Crystal structures of two polymorphic forms of DOTAM‐mono‐acid dihydrate

The structural chemistry of 2‐4,7,10‐tris(carbamoylmethyl)‐1,4,7,10‐tetraazacyclododecan‐1‐yl]acetic acid dihydrate, C₁₆H₃₁N₇O₅·2H₂O, is described. The macrocyclic compound, also known by the abbreviation DOTAM‐mono‐acid, crystallized at room temperature and was isolated concomitantly as two polymorphic forms. The structures of both polymorphs were determined at 90 K. The first polymorph crystallized as a zwitterionic dihydrate systematic name: 4,7,10‐tris(carbamoylmethyl)‐1‐(carboxylatomethyl)‐1,4,7,10‐tetraazacyclododecan‐1‐ium dihydrate] in the space group P2₁/n, with Z′ = 1. The second polymorph crystallized as a zwitterionic dihydrate in the space group P2₁ at 90 K, with Z′ = 2. The two independent molecules are related by a local center.
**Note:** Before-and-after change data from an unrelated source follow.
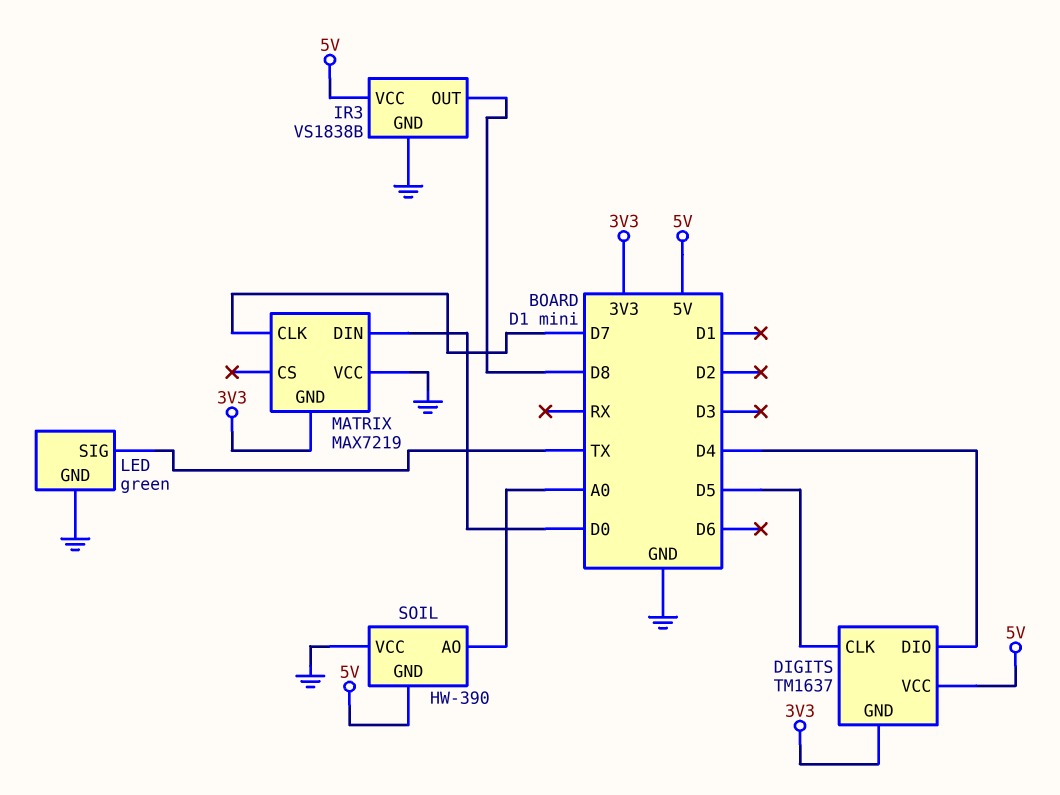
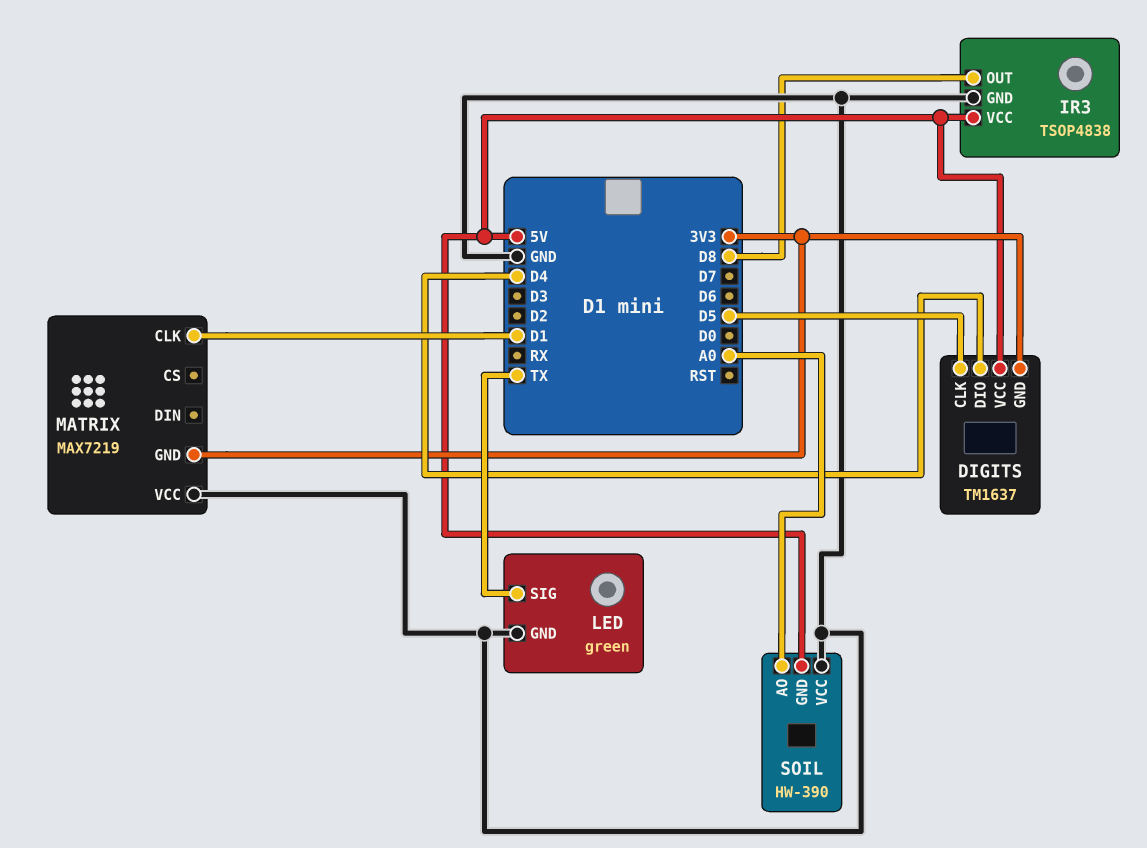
IR3: VS1838B -> TSOP4838
MATRIX pin CLK: D7 -> D1
MATRIX pin DIN: D0 -> none

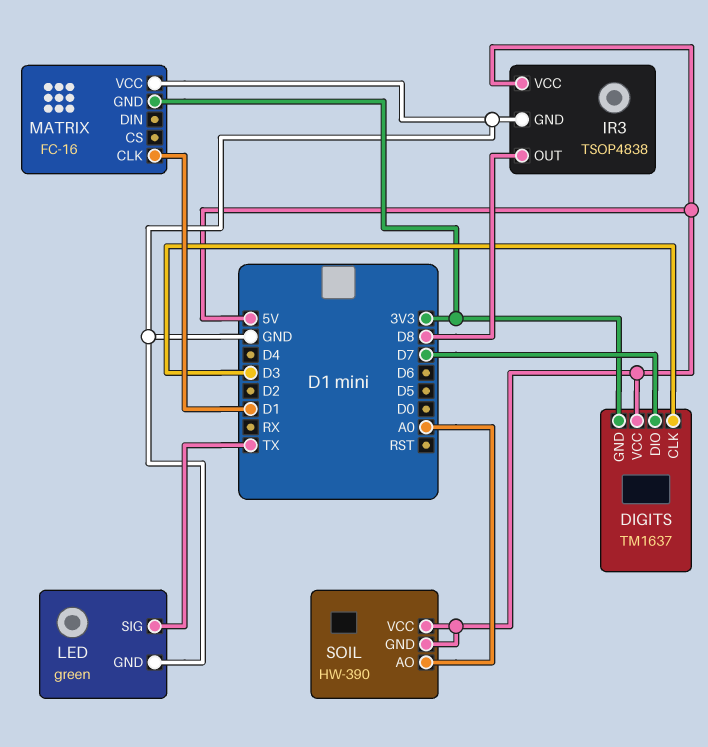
DIGITS pin CLK: D5 -> D3
DIGITS pin DIO: D4 -> D7
MATRIX: MAX7219 -> FC-16
SOIL pin VCC: GND -> 5V

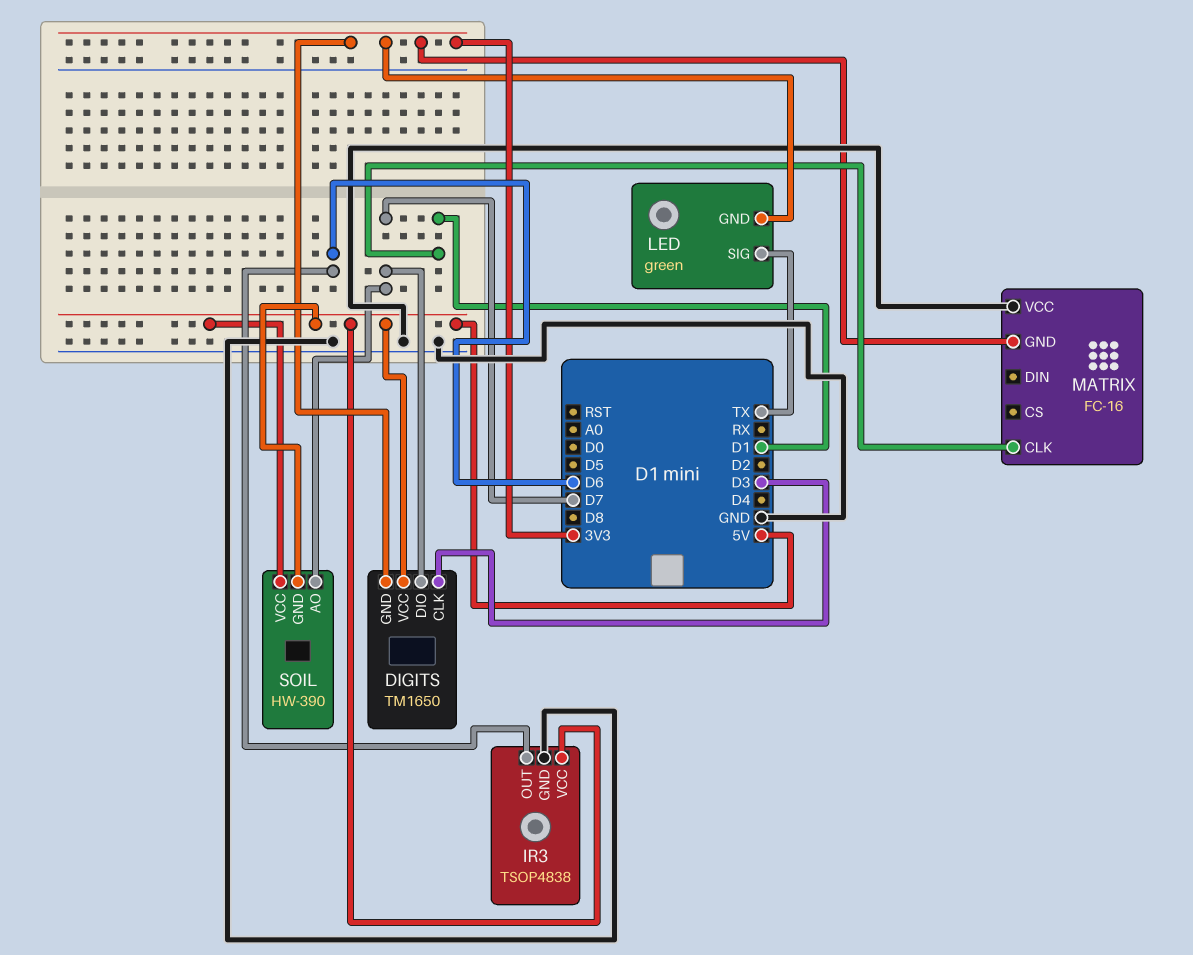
DIGITS: TM1637 -> TM1650
IR3 pin OUT: D8 -> D6
LED pin GND: GND -> 3V3
SOIL pin AO: A0 -> D7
In each polymorph, the zwitterion is formed between the negatively‐charged carboxylate group and the ring N atom that bears the acetate pendant arm. Extensive inter‐ and intramolecular hydrogen bonding exists in both polymorphic structures. In polymorph 1, an intermolecular hydrogen‐bonding network propagating parallel to the a direction creates an infinite chain. A second hydrogen‐bonding network is observed through a water molecule of hydration in the b direction. Polymorph 2 also has two intermolecular hydrogen‐bonding networks. One propagates parallel to the a direction, while the other propagates in the 10] direction. Increasing the temperature of polymorph 2 yields the same structure at T = 180 K, but the pseudocenter becomes exact at 299 K. The higher‐temperature structure has Z′ = 1 in the space group P2₁/c.